== WHAT YOU HAVE TO DO ==
Among the lines below, how many have the string "linejoin" in them? Only the number is wanted.

Data excerpts
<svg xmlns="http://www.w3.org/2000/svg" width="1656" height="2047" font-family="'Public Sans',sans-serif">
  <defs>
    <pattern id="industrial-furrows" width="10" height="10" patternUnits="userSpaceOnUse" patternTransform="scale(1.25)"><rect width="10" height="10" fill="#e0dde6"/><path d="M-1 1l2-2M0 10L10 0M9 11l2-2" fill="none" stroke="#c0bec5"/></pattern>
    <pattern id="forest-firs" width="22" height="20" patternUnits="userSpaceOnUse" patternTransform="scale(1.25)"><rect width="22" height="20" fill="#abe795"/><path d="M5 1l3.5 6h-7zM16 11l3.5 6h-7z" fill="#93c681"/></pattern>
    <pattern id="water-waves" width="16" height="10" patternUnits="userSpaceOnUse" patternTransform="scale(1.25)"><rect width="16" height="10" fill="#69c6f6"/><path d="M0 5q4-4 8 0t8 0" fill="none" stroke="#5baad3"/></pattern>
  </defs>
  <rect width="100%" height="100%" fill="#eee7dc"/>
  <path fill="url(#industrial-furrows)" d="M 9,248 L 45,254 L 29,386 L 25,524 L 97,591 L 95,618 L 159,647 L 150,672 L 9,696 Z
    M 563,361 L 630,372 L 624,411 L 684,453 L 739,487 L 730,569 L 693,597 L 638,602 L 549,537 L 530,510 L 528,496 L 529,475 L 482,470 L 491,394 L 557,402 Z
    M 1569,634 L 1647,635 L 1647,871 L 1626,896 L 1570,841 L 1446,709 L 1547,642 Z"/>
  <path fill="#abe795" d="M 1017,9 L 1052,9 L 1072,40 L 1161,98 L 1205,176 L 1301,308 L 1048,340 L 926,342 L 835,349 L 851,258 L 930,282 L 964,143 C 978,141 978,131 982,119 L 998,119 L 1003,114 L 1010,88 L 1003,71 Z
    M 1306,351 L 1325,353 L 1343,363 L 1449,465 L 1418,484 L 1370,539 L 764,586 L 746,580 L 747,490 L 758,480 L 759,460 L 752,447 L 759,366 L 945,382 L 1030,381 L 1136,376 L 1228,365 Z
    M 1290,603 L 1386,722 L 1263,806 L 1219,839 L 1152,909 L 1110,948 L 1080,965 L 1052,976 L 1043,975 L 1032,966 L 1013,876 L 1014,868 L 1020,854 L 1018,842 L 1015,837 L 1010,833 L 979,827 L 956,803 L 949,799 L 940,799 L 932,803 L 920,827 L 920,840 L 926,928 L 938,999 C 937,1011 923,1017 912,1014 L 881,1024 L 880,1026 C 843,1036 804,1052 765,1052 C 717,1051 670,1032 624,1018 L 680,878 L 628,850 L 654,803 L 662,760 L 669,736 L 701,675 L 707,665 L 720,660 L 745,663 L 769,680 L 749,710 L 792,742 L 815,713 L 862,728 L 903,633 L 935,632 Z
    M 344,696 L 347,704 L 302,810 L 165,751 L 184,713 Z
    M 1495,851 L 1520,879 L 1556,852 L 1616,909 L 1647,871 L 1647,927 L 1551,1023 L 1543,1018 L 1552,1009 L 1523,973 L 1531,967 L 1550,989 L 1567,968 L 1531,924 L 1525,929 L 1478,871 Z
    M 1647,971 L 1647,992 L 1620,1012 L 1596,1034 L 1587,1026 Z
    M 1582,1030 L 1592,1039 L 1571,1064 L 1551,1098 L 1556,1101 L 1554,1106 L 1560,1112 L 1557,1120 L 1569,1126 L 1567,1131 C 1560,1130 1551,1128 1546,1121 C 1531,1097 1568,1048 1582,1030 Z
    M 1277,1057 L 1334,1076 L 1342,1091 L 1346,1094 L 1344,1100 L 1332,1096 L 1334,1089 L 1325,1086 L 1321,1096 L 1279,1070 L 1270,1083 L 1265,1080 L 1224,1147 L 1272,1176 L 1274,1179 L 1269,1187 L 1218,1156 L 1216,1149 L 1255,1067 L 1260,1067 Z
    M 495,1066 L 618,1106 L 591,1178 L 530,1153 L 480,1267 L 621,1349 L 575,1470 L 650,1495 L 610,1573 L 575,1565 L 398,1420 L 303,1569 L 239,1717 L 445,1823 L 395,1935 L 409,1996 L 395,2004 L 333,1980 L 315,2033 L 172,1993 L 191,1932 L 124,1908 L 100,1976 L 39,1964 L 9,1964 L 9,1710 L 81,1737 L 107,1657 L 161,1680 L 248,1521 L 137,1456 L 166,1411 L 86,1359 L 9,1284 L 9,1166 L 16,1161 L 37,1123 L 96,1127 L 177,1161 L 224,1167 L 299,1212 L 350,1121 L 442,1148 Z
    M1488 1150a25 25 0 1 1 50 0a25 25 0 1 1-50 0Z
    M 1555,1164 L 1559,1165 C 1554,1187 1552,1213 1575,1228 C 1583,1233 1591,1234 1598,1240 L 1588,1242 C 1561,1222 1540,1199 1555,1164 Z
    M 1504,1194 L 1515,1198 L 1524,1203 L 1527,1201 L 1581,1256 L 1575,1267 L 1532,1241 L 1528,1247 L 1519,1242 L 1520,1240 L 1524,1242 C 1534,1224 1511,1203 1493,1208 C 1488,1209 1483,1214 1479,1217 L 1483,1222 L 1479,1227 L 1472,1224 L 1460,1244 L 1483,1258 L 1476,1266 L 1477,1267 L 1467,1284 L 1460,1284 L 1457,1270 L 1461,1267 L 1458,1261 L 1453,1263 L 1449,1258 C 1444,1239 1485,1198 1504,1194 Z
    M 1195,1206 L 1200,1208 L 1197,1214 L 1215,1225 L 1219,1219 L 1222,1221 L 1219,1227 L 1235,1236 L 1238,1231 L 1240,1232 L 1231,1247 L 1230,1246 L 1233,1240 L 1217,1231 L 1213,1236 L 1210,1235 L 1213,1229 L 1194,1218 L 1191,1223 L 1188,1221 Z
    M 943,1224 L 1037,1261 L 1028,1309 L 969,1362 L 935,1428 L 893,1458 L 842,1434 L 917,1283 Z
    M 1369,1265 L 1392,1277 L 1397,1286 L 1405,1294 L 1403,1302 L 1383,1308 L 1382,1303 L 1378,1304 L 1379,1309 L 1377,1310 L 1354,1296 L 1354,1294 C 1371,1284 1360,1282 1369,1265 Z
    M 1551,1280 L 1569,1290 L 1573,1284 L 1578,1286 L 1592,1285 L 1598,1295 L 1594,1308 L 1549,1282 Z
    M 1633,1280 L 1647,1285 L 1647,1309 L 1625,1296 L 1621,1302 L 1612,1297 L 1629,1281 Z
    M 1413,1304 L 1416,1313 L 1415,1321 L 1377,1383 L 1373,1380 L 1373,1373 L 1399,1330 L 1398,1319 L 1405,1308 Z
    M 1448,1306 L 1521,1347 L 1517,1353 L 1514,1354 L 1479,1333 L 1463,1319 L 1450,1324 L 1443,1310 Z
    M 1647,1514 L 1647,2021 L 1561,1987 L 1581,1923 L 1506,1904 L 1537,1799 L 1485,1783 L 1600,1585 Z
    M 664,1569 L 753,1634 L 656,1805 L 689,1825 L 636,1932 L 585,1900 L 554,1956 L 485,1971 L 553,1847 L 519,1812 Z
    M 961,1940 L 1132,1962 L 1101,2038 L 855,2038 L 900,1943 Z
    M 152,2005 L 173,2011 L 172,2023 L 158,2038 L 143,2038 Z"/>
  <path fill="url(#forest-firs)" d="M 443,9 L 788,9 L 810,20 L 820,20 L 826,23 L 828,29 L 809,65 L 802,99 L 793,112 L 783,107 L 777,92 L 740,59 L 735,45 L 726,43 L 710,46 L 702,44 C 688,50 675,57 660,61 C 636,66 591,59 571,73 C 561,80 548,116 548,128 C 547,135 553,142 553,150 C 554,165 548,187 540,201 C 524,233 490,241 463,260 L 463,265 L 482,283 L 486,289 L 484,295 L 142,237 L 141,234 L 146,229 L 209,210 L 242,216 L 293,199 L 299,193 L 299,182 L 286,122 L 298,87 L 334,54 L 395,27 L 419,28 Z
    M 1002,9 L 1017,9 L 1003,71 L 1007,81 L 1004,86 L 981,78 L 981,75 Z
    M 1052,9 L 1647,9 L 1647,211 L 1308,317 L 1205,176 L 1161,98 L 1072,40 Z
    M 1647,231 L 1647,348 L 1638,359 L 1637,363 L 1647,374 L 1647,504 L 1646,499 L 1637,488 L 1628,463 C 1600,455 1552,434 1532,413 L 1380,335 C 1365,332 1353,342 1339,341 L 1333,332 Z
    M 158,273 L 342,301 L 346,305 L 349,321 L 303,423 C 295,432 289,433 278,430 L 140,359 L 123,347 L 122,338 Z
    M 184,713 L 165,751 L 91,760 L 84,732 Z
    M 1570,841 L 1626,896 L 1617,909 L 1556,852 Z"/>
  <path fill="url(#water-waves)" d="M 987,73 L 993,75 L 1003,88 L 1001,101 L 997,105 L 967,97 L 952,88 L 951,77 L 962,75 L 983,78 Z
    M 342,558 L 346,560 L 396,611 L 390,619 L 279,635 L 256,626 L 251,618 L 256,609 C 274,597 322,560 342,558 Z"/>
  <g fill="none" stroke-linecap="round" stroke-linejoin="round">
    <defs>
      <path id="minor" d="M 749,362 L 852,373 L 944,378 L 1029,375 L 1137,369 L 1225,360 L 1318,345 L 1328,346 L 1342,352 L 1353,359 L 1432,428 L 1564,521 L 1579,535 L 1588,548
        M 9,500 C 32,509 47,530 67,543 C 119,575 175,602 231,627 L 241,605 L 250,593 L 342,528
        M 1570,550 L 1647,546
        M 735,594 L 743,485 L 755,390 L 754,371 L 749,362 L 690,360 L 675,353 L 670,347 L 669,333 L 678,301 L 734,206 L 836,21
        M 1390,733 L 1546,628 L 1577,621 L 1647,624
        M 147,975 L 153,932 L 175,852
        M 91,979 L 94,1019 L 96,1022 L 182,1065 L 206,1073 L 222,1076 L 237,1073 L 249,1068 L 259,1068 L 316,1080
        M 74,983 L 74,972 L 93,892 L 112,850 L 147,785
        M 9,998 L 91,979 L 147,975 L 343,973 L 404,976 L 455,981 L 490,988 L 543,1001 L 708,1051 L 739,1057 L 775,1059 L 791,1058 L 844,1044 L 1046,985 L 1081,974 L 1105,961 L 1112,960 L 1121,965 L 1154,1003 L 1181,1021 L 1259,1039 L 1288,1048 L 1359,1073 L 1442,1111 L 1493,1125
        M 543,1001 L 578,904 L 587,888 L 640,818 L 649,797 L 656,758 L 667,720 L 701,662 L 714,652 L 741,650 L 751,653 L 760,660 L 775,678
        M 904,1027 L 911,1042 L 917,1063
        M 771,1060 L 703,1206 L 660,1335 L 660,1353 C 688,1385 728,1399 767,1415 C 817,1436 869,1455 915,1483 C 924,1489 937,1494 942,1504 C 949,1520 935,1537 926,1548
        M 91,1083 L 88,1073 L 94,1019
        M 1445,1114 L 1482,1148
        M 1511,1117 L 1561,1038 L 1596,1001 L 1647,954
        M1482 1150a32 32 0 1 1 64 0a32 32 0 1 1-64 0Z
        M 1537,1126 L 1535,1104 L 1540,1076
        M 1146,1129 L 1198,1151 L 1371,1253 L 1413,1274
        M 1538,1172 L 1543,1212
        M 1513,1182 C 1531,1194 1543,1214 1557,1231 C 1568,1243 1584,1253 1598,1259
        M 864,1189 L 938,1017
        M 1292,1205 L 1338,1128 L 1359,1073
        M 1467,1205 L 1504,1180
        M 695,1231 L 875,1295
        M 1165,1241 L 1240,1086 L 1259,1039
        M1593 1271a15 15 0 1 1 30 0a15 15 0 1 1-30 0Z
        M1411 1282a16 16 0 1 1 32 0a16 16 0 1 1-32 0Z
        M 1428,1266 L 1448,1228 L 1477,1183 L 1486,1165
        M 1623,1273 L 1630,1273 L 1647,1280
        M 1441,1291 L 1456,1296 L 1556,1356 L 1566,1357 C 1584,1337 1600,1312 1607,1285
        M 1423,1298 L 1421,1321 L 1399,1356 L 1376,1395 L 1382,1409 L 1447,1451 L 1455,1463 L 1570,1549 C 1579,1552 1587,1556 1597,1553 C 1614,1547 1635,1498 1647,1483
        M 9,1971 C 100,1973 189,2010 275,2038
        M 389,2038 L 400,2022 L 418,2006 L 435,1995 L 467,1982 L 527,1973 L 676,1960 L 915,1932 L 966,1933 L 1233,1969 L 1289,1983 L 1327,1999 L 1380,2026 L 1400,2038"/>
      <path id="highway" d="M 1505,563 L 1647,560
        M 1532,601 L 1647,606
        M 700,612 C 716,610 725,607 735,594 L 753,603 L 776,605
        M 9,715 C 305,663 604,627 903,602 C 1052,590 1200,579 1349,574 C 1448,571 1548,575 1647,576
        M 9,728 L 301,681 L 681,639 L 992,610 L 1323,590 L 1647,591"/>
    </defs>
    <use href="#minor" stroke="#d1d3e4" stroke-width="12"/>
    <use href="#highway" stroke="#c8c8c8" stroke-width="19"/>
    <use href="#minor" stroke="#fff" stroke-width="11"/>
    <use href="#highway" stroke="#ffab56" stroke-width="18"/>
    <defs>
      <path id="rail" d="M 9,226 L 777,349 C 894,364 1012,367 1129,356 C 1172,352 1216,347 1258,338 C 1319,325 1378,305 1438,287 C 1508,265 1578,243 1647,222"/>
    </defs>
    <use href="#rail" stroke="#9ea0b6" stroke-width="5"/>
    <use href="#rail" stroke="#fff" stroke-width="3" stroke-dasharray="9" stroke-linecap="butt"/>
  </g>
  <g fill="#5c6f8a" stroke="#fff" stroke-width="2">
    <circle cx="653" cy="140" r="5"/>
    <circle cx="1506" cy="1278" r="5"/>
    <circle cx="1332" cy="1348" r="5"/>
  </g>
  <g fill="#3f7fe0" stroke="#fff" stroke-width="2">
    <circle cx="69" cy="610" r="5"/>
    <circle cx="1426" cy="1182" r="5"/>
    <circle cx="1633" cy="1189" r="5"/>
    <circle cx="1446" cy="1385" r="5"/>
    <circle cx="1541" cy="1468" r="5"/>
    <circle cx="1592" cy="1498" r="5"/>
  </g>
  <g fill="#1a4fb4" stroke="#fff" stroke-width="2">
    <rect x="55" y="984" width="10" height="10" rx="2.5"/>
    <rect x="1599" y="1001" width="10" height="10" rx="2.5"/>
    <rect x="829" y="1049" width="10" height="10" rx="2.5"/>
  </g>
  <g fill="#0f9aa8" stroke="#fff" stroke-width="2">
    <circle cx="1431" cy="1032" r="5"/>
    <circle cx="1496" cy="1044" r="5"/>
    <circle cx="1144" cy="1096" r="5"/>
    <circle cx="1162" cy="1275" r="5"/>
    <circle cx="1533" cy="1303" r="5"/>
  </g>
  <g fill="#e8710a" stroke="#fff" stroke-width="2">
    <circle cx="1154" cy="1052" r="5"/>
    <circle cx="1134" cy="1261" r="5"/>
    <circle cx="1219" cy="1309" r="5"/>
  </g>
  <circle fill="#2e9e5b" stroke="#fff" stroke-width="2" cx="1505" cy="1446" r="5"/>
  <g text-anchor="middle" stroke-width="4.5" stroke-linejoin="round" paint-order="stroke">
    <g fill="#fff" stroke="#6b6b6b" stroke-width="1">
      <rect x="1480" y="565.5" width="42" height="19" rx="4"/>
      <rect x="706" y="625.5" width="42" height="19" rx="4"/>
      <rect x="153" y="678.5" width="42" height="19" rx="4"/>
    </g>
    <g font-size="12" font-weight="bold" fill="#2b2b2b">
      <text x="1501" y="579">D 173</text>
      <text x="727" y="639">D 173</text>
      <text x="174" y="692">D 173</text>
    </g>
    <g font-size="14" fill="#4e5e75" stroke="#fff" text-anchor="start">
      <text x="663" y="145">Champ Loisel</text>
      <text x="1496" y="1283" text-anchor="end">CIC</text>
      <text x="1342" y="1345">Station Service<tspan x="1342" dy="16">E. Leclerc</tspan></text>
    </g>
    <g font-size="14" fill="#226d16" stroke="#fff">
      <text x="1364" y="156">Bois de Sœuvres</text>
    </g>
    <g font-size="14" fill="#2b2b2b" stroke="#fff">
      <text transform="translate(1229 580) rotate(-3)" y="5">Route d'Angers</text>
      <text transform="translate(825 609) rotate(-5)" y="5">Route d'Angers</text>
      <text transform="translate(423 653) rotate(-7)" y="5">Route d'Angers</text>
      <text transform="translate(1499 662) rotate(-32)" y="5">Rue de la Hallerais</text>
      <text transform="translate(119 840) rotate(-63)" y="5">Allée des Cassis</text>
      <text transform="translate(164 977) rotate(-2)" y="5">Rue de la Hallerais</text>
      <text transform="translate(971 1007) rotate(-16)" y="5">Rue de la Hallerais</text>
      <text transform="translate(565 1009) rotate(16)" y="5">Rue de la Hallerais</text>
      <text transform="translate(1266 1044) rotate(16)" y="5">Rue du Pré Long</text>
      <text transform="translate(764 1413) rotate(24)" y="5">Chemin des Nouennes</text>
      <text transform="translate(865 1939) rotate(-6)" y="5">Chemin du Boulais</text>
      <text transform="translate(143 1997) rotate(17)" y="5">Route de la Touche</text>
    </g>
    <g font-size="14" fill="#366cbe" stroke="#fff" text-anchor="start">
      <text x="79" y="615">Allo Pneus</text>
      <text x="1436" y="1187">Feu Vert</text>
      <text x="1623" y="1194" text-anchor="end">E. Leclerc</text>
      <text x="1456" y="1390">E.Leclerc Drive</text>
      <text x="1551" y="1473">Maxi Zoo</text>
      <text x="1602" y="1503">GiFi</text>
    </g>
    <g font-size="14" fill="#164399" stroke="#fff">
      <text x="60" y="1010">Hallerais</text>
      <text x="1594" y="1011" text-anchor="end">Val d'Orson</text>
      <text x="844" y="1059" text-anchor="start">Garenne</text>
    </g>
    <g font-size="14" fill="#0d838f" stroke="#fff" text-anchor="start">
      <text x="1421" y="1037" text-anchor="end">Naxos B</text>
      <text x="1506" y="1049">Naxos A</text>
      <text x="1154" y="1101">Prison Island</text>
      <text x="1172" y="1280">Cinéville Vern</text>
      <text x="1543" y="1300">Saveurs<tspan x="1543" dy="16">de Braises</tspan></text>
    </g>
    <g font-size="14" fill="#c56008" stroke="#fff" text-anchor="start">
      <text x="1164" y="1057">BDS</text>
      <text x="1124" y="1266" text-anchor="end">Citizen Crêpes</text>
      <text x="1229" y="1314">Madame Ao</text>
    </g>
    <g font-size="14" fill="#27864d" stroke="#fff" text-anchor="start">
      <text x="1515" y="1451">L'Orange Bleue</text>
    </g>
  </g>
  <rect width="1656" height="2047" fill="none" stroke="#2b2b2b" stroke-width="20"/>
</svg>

== COMPLETED EXERCISE ==
2